* _TASK INSTRUCTIONS_:
In the data below, which lines hold the word "center"? Copy them.

* _DATA EXTRACT_:
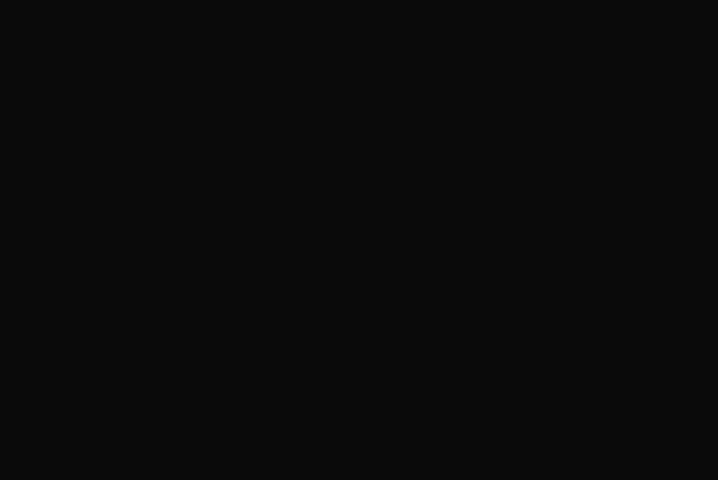
{"dt_ms": 500, "buttons": [], "left_stick": "up", "right_stick": "center", "events": [[67, "R1", "down"], [300, "R1", "up"]]}
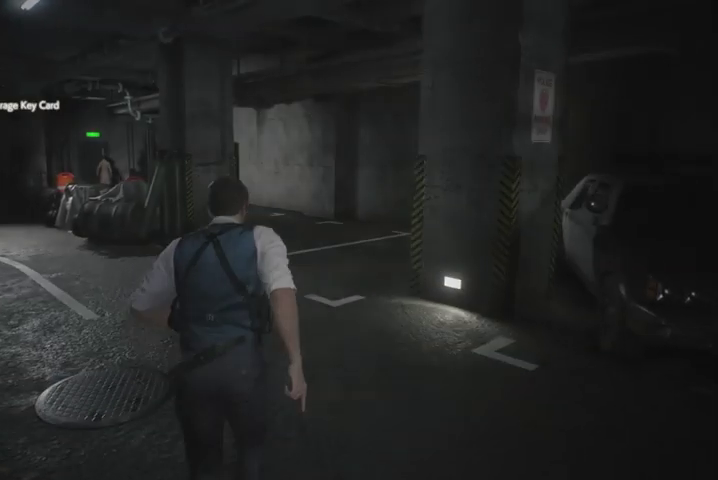
{"dt_ms": 1000, "buttons": [], "left_stick": "up", "right_stick": "center"}
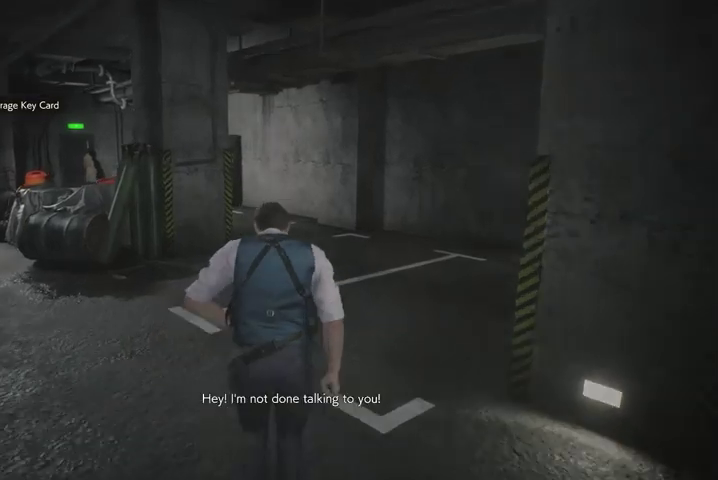
{"dt_ms": 500, "buttons": [], "left_stick": "up", "right_stick": "left", "events": [[233, "right_stick", "left"]]}
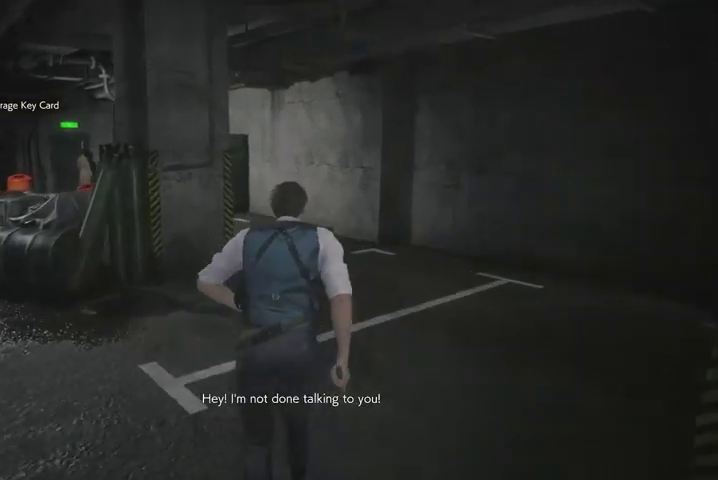
{"dt_ms": 500, "buttons": [], "left_stick": "up", "right_stick": "left", "events": []}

* _ANSWER TO THIS PROBLEM_:
{"dt_ms": 500, "buttons": [], "left_stick": "up", "right_stick": "center", "events": [[67, "R1", "down"], [300, "R1", "up"]]}
{"dt_ms": 1000, "buttons": [], "left_stick": "up", "right_stick": "center"}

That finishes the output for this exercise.